__Set problem__
Copy the lines verbatim, starting at the line containing "latitude: 19.9115" and ending at the line containing "longitude: -72.6953".

__Provided information__
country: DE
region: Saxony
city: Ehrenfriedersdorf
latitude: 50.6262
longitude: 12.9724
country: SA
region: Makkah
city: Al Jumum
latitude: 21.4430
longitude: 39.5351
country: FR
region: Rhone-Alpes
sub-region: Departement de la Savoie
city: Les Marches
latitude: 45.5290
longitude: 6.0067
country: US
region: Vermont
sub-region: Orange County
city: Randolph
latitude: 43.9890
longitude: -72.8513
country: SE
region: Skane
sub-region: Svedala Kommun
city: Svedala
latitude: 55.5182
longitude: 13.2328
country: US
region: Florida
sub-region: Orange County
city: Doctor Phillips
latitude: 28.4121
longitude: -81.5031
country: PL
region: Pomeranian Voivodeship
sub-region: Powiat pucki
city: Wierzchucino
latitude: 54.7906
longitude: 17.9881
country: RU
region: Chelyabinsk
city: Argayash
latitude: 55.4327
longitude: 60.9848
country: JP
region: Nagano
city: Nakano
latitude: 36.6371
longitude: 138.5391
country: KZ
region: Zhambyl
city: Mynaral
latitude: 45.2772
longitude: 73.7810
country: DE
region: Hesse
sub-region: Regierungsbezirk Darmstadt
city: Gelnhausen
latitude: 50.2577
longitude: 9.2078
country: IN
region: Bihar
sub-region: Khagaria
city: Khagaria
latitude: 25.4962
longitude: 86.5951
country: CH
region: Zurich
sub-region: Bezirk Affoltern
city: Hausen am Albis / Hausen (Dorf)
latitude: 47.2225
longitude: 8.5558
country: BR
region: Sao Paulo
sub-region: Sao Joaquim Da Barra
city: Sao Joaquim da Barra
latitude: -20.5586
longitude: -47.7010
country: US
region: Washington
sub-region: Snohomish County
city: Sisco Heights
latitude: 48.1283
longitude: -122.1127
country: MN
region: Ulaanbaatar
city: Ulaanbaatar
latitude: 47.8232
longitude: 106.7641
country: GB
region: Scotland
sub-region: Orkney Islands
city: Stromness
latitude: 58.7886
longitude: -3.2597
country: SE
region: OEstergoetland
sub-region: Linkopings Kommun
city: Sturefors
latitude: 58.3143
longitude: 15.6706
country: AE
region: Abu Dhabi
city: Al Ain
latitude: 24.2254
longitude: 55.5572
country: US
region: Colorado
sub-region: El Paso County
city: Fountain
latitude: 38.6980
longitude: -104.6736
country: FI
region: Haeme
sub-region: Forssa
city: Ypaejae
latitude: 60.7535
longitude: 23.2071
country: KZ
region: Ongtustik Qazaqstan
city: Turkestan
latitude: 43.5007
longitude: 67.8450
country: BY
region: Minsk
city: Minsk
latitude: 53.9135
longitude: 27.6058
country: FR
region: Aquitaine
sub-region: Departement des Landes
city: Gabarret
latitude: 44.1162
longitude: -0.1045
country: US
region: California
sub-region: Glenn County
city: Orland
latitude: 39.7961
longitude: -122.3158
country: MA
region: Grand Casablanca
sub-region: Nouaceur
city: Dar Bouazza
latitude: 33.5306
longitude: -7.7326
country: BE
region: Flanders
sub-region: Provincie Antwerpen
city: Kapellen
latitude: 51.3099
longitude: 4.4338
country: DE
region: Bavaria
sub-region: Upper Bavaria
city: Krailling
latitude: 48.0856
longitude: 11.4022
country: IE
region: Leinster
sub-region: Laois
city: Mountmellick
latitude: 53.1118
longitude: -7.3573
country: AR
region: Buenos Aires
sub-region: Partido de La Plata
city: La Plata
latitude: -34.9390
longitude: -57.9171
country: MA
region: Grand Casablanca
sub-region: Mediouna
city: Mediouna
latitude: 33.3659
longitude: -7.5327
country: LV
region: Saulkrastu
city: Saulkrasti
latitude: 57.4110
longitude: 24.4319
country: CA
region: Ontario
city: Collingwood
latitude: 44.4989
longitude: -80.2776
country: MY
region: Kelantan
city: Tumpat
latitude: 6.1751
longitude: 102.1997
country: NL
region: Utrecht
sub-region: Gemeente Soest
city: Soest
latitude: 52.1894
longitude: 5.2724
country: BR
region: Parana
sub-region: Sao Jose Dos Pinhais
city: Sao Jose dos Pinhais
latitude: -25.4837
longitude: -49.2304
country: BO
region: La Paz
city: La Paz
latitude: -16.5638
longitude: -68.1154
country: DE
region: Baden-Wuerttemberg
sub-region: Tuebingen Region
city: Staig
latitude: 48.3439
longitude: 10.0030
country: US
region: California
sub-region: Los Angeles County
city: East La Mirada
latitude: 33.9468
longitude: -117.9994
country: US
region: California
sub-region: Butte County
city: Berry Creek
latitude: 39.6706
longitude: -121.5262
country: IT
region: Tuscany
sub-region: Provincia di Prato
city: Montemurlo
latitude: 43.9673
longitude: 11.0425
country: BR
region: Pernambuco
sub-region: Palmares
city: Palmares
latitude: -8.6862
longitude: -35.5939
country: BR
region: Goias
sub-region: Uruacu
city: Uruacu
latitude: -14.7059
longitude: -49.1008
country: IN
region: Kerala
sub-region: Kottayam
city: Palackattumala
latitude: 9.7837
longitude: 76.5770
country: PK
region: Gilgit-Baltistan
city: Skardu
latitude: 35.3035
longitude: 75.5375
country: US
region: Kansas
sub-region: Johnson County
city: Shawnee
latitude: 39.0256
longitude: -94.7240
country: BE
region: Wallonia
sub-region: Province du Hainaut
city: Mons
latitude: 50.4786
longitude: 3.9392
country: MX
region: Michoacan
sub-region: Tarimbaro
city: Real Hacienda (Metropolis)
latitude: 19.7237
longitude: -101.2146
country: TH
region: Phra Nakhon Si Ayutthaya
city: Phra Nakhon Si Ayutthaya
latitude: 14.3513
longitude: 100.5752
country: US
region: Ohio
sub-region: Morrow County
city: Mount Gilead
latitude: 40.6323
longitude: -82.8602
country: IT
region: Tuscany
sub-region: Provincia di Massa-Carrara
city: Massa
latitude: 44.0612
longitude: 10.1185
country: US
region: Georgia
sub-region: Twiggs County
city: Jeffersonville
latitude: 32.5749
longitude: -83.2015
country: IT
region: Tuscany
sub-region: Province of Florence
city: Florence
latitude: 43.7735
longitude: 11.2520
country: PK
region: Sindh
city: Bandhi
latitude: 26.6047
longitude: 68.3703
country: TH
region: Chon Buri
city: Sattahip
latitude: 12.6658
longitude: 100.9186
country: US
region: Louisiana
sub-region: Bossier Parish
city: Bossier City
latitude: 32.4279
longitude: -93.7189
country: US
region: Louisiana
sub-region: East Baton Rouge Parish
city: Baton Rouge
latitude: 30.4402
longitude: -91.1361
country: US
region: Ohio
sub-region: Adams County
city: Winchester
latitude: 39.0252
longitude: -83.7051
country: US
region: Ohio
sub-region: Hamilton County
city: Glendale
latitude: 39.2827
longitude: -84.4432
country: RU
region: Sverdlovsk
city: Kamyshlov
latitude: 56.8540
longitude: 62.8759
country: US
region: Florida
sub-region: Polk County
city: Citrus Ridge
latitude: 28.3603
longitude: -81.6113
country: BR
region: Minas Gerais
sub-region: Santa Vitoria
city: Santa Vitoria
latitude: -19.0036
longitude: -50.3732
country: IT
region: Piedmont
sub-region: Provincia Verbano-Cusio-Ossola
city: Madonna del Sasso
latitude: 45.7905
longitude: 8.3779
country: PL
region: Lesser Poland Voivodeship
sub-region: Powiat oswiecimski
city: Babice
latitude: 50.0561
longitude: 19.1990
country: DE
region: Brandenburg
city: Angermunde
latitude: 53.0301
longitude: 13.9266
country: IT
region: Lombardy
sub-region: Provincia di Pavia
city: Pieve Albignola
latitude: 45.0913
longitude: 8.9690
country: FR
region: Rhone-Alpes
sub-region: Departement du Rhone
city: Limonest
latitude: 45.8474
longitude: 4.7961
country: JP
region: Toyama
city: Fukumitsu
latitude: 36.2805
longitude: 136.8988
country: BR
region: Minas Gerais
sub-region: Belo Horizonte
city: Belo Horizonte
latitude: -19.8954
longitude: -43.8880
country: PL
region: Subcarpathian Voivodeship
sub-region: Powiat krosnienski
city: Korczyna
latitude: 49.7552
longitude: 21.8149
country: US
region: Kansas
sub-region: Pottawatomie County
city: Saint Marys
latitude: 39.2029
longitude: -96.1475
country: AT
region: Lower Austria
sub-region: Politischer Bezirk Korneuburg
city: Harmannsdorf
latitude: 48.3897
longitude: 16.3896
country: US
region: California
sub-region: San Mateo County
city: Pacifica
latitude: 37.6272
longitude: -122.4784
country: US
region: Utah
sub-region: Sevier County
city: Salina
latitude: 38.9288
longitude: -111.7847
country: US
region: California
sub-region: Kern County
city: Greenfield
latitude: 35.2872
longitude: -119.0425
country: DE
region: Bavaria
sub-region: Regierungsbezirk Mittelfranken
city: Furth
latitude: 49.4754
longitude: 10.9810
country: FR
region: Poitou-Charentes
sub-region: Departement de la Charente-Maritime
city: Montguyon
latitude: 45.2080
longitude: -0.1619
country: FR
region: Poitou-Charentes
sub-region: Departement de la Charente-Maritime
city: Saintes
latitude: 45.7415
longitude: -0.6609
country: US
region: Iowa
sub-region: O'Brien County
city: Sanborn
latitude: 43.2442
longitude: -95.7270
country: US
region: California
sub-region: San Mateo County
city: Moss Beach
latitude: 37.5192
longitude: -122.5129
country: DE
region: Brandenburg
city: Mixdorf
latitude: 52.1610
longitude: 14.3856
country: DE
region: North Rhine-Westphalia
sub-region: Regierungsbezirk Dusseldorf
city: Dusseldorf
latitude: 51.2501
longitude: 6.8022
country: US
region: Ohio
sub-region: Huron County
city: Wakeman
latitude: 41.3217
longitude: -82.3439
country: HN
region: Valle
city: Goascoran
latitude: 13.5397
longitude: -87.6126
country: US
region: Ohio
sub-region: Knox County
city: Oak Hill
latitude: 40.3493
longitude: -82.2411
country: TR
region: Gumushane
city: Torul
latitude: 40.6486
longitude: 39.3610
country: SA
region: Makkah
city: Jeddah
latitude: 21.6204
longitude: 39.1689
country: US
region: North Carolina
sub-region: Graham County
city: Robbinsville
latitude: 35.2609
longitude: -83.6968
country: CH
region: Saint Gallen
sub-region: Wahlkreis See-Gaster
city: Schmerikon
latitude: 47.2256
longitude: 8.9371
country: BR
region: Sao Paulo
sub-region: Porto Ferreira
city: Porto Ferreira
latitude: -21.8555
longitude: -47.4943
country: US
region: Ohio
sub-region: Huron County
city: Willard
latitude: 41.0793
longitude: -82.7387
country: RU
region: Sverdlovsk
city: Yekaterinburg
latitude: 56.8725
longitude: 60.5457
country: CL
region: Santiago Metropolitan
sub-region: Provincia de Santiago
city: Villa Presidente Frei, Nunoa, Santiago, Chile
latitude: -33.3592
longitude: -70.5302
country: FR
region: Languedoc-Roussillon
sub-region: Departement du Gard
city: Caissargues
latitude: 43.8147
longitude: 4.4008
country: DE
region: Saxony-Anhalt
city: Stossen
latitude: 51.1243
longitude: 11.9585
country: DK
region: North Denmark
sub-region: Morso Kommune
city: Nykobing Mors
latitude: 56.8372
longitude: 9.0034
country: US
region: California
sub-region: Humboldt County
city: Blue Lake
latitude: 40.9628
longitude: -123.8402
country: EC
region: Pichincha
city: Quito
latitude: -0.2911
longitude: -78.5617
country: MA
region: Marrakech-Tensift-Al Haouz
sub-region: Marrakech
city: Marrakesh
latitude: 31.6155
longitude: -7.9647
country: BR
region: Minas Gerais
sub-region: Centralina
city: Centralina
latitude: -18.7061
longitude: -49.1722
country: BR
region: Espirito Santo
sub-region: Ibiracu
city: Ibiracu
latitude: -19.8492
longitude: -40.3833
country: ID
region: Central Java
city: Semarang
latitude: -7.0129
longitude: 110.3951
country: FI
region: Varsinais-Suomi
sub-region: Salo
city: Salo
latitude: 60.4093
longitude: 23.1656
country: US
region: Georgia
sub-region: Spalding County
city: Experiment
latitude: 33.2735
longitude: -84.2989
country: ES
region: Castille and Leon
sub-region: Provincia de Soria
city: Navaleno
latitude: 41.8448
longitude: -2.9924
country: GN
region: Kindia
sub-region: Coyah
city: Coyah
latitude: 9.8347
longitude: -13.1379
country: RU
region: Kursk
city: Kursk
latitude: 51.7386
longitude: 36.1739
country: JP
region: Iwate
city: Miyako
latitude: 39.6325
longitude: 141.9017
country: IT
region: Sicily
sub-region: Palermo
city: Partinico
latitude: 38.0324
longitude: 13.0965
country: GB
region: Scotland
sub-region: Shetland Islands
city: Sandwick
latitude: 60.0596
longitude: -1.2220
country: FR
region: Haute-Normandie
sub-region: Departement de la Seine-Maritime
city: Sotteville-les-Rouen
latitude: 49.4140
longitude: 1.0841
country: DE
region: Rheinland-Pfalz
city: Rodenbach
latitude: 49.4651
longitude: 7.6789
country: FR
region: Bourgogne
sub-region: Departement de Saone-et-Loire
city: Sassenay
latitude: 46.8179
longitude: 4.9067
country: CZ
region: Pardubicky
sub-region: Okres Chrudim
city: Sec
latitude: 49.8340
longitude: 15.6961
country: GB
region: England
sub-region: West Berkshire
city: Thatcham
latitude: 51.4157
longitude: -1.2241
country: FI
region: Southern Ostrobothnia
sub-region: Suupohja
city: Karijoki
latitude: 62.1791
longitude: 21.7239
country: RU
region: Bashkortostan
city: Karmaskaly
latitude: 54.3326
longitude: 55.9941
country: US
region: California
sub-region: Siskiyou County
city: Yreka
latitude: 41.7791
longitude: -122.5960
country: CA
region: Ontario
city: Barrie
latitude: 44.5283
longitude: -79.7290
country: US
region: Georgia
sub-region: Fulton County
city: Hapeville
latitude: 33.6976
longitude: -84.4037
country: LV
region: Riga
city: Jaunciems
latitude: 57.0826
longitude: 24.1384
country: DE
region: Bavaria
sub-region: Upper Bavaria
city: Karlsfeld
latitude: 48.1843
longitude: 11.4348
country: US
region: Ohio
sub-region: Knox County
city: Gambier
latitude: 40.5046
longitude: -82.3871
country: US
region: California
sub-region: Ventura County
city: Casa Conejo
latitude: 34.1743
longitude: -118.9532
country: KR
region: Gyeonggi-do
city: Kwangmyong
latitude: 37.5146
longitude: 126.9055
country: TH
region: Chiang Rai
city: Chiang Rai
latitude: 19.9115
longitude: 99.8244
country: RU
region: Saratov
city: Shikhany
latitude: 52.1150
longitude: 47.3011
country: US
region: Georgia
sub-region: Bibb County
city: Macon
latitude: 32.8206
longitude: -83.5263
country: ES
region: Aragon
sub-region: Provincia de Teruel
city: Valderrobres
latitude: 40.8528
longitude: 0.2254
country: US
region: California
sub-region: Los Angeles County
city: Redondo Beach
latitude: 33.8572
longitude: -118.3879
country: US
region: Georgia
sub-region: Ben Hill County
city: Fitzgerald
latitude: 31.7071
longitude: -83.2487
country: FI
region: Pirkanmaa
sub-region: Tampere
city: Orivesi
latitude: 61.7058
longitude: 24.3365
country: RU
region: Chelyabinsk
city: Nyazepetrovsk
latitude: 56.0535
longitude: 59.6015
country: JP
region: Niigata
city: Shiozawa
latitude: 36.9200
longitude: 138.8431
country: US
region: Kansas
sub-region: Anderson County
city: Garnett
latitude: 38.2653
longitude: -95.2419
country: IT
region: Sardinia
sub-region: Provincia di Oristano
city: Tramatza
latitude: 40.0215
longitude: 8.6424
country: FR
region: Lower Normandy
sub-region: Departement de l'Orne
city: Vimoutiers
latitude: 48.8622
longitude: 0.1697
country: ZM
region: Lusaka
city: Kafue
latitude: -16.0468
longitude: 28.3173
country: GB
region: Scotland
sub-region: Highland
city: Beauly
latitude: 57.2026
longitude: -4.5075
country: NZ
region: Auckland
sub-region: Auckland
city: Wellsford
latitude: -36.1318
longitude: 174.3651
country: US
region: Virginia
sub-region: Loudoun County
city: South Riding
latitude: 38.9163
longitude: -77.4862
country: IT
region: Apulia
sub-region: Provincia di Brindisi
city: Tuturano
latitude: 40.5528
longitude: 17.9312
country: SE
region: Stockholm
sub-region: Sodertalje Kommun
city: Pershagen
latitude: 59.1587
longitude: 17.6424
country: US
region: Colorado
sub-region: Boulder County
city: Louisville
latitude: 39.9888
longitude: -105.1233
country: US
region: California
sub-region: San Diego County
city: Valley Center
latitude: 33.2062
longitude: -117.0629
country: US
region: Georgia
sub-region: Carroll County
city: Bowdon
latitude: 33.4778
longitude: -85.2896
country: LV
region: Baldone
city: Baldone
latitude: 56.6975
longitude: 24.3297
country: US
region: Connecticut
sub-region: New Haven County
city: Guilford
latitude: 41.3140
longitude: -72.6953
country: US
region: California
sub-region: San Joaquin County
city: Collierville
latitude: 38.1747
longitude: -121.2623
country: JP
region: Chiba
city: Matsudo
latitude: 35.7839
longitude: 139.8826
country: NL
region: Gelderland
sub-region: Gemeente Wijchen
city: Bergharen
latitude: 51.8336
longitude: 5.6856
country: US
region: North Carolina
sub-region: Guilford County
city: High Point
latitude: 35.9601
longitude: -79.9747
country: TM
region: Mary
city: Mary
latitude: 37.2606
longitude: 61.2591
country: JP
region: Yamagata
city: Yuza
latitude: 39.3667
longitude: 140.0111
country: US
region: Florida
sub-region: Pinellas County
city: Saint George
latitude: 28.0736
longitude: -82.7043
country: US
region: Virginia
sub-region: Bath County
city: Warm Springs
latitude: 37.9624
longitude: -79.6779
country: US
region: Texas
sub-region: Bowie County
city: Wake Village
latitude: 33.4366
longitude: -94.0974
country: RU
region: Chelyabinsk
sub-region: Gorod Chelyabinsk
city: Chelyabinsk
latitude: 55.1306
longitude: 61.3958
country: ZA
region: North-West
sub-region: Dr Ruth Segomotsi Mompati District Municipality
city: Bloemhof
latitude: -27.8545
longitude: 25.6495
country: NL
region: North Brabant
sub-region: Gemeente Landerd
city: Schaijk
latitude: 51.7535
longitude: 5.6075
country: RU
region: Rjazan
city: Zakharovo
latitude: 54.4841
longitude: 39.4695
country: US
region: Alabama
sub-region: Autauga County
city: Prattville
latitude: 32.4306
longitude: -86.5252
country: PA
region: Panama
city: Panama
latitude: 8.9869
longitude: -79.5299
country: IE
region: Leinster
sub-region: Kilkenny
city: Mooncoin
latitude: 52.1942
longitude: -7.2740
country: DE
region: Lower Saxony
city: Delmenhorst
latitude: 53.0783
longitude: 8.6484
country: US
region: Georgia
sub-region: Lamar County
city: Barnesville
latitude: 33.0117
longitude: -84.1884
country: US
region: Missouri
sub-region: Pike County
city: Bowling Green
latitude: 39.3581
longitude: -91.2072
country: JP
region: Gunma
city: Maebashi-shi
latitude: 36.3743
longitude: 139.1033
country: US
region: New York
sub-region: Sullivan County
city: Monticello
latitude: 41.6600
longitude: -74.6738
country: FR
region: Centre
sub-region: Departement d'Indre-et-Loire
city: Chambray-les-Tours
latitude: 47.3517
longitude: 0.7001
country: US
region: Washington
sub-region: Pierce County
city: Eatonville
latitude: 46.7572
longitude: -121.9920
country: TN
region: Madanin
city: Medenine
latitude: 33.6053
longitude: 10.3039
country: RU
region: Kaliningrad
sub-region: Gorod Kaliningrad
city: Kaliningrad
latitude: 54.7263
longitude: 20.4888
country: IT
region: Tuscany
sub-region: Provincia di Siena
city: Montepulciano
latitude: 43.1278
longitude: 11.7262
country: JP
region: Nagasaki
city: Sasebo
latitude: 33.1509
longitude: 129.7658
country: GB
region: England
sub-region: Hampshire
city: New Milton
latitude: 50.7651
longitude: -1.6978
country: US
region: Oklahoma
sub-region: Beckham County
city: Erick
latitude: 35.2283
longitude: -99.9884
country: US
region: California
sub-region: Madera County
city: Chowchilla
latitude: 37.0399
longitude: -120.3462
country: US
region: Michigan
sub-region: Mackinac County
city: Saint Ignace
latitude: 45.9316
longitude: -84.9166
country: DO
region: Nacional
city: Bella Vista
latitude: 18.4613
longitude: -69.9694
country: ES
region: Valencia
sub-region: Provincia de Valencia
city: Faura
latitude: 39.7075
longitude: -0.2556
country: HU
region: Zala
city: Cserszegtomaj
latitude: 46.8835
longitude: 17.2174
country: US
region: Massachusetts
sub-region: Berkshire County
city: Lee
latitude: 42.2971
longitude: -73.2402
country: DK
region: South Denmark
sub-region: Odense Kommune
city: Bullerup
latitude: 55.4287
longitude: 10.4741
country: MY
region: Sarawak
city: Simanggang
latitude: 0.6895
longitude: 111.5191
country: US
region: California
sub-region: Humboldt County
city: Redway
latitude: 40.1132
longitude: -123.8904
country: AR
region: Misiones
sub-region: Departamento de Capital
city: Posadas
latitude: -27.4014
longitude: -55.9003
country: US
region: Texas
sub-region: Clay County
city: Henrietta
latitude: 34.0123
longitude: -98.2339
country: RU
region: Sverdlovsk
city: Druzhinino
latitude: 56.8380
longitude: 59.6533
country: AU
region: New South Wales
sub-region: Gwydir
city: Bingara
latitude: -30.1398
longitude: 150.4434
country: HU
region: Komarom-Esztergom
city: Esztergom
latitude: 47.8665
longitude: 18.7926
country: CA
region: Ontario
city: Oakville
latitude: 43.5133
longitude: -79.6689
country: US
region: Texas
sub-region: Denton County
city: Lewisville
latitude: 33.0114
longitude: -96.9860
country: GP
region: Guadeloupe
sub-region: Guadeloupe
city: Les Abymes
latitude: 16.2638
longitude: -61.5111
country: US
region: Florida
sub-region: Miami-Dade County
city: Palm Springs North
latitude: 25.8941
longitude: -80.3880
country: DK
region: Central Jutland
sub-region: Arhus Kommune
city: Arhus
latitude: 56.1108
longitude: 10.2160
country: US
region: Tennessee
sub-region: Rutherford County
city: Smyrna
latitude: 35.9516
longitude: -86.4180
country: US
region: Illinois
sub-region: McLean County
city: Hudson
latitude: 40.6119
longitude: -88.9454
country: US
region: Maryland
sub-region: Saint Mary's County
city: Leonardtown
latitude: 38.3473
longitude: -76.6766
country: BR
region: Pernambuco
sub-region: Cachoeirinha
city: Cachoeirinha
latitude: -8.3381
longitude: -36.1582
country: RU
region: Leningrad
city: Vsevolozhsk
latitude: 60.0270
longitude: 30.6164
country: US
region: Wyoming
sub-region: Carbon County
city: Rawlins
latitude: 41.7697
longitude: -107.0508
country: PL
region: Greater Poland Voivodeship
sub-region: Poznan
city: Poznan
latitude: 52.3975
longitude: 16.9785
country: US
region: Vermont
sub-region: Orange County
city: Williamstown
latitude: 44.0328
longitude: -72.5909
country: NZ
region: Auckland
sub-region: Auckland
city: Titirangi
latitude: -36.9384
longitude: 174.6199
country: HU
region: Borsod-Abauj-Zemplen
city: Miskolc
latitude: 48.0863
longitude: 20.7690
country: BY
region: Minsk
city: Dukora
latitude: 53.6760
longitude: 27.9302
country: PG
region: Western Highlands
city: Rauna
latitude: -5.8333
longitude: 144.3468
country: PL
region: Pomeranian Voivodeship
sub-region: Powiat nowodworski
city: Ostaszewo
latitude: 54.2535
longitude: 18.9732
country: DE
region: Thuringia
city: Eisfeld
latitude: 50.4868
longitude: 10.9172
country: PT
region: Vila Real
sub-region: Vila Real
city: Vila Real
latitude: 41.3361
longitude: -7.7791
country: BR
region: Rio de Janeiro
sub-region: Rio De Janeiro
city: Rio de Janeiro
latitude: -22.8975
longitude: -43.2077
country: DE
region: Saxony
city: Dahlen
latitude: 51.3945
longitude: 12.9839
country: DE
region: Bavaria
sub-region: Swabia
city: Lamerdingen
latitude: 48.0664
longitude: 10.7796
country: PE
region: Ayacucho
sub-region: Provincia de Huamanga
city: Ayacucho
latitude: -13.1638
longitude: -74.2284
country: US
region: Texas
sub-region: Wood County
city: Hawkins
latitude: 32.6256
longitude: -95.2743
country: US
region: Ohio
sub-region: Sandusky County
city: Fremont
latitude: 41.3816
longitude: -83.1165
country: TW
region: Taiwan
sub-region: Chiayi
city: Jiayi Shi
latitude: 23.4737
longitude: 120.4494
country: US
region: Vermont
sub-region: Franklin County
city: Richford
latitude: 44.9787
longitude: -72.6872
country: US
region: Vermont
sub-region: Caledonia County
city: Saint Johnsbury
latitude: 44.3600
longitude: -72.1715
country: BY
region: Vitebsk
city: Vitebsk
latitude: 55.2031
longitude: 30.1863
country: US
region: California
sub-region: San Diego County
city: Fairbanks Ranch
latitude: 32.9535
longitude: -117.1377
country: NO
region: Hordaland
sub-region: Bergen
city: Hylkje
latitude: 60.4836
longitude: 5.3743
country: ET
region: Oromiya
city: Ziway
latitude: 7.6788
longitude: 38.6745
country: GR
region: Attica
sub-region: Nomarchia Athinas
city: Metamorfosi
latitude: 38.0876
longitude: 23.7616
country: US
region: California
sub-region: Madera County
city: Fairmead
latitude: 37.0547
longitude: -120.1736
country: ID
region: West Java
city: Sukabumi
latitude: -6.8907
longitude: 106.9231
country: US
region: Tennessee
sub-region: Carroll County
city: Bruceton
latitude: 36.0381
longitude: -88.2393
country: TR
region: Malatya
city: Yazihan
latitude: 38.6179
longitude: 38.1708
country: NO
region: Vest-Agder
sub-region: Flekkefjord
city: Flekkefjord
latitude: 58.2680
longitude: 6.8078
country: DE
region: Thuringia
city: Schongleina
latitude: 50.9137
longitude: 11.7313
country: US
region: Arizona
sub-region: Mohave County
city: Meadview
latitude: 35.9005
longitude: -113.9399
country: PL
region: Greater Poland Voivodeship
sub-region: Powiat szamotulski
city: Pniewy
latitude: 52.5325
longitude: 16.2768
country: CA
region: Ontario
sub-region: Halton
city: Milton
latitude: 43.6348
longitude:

__Answer__
latitude: 19.9115
longitude: 99.8244
country: RU
region: Saratov
city: Shikhany
latitude: 52.1150
longitude: 47.3011
country: US
region: Georgia
sub-region: Bibb County
city: Macon
latitude: 32.8206
longitude: -83.5263
country: ES
region: Aragon
sub-region: Provincia de Teruel
city: Valderrobres
latitude: 40.8528
longitude: 0.2254
country: US
region: California
sub-region: Los Angeles County
city: Redondo Beach
latitude: 33.8572
longitude: -118.3879
country: US
region: Georgia
sub-region: Ben Hill County
city: Fitzgerald
latitude: 31.7071
longitude: -83.2487
country: FI
region: Pirkanmaa
sub-region: Tampere
city: Orivesi
latitude: 61.7058
longitude: 24.3365
country: RU
region: Chelyabinsk
city: Nyazepetrovsk
latitude: 56.0535
longitude: 59.6015
country: JP
region: Niigata
city: Shiozawa
latitude: 36.9200
longitude: 138.8431
country: US
region: Kansas
sub-region: Anderson County
city: Garnett
latitude: 38.2653
longitude: -95.2419
country: IT
region: Sardinia
sub-region: Provincia di Oristano
city: Tramatza
latitude: 40.0215
longitude: 8.6424
country: FR
region: Lower Normandy
sub-region: Departement de l'Orne
city: Vimoutiers
latitude: 48.8622
longitude: 0.1697
country: ZM
region: Lusaka
city: Kafue
latitude: -16.0468
longitude: 28.3173
country: GB
region: Scotland
sub-region: Highland
city: Beauly
latitude: 57.2026
longitude: -4.5075
country: NZ
region: Auckland
sub-region: Auckland
city: Wellsford
latitude: -36.1318
longitude: 174.3651
country: US
region: Virginia
sub-region: Loudoun County
city: South Riding
latitude: 38.9163
longitude: -77.4862
country: IT
region: Apulia
sub-region: Provincia di Brindisi
city: Tuturano
latitude: 40.5528
longitude: 17.9312
country: SE
region: Stockholm
sub-region: Sodertalje Kommun
city: Pershagen
latitude: 59.1587
longitude: 17.6424
country: US
region: Colorado
sub-region: Boulder County
city: Louisville
latitude: 39.9888
longitude: -105.1233
country: US
region: California
sub-region: San Diego County
city: Valley Center
latitude: 33.2062
longitude: -117.0629
country: US
region: Georgia
sub-region: Carroll County
city: Bowdon
latitude: 33.4778
longitude: -85.2896
country: LV
region: Baldone
city: Baldone
latitude: 56.6975
longitude: 24.3297
country: US
region: Connecticut
sub-region: New Haven County
city: Guilford
latitude: 41.3140
longitude: -72.6953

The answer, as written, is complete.